Article 10. Liability

  1. The client acknowledges the limitations and risks of the use of artificial intelligence, including potential inaccuracies, copyright issues, and other legal or ethical implications, and accepts that Spaik bears no liability for these.
  2. If the client discovers a shortcoming in the execution of the agreement by Spaik, the client shall report this as soon as possible but no later than within 14 calendar days of discovery in writing, and shall provide Spaik with a reasonable period to still fulfill its obligations.
  3. Spaik's liability is limited to the amount paid out in the relevant case by Spaik's professional liability insurance, plus the deductible.
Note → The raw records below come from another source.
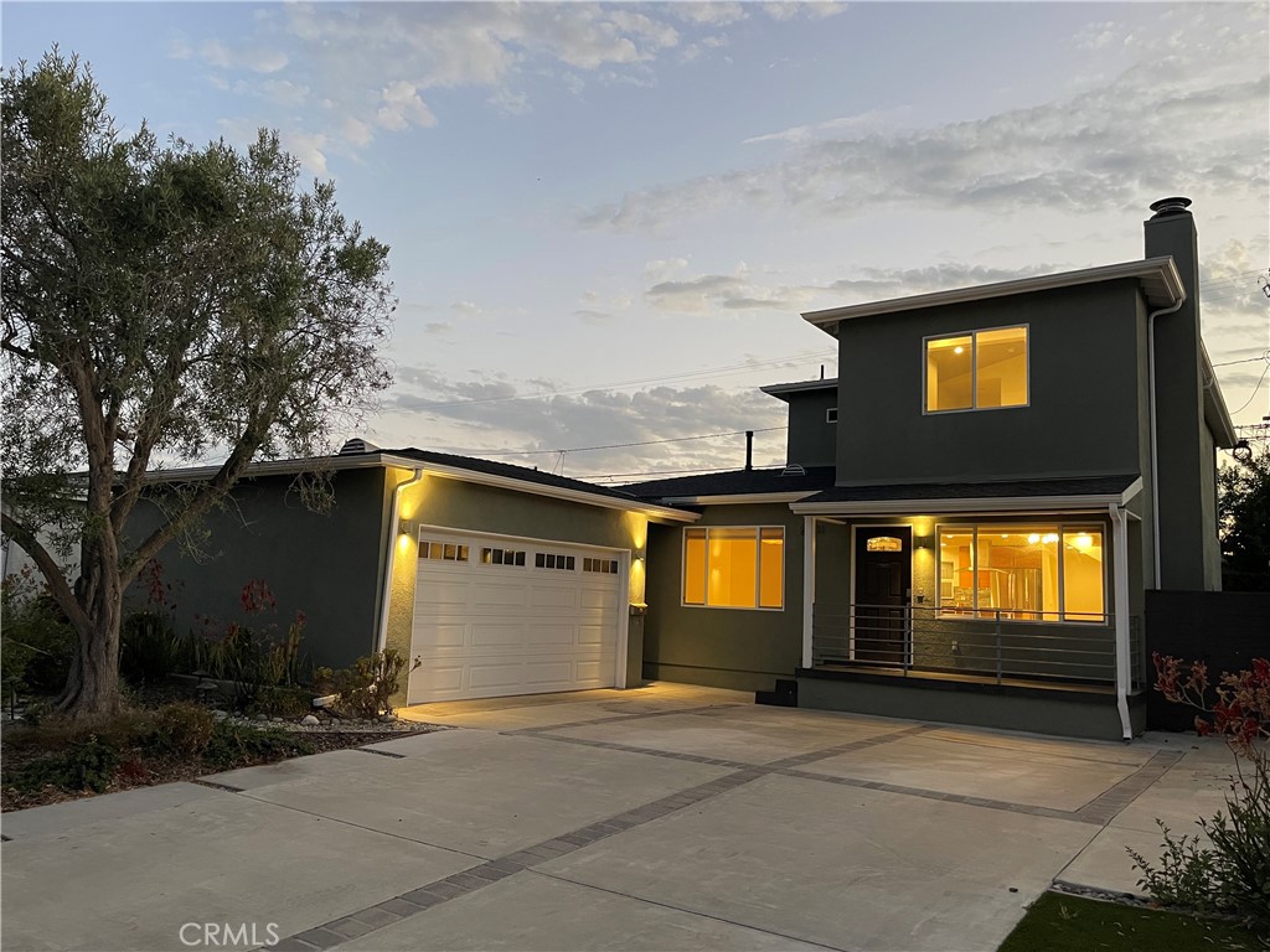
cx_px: 635
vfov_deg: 54.9
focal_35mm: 25
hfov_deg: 69.4
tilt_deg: +5.7
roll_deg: -3.1
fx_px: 917
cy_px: 476
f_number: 1.6
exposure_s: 1/60
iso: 250
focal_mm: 5.1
If for any reason no payment is made, liability is limited to the amount of invoices sent by Spaik to the client in the 3 months preceding the damaging event, with a maximum of €25,000 per event.
  4. Spaik is not liable for indirect damage, including but not limited to lost profits, business stagnation, loss of data, or claims from third parties.
  5. Spaik is not liable for damage resulting from: deficient or incorrect information provided by the client; the use of tools, technologies, or systems provided by third parties.
  6. The client indemnifies Spaik against claims from third parties related to the execution of the agreement.
  7. The liability limitations in this article do not apply in case of intent or gross negligence on the part of Spaik.
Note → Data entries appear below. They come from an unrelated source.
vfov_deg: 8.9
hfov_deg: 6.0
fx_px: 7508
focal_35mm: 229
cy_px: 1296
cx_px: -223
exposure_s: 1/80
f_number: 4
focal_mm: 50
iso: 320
Article 11. Termination and Cancellation

  1. Either party may terminate the agreement in writing with one month's notice, unless otherwise agreed in writing or unless the nature of the agreement requires a different notice period.
  2. Cancellation of a training, workshop, or project by the client within 14 calendar days before commencement obliges the client to pay 50% of the agreed amount; cancellation within 7 calendar days means 100% is due. No-shows fall under the same arrangement.
  3. Spaik may terminate the agreement with immediate effect if:
    • the client is declared bankrupt;
    • the client applies for or obtains suspension of payment;
    • a substantial part of the client's assets is seized;
    • a change of control or ownership occurs at the client;
    • there is gross negligence or intentionally misleading information provision by the client;
    • the client fails to cooperate to such an extent that further execution of the agreement becomes impossible;
    • the client acts in violation of applicable laws and regulations or becomes involved in fraud, deception, or other conduct that may damage the reputation or integrity of Spaik.
  4. In the event of termination, the client's payment obligations for services already delivered and costs incurred remain in effect. Prepaid amounts are not refunded.
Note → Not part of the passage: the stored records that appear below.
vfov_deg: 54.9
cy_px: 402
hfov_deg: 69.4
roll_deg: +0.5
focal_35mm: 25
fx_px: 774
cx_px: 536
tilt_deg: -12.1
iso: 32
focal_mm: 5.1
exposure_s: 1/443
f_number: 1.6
Article 12. Amendment of Terms

  1. Spaik is entitled to amend or supplement these Terms. Changes will be announced to the client no later than 30 days before taking effect through the usual communication channels (e.g., email or publication on the website).
  2. If the client does not agree with the proposed changes, the client has the right to terminate the agreement in writing within 14 days of the announcement, unless the changes merely follow a legal requirement.
  3. If the client fails to respond, the client is deemed to have agreed to the changes.

Article 13. Governing Law and Dispute Resolution

All agreements are governed by Dutch law. Any disputes shall be submitted to the competent court in Amsterdam.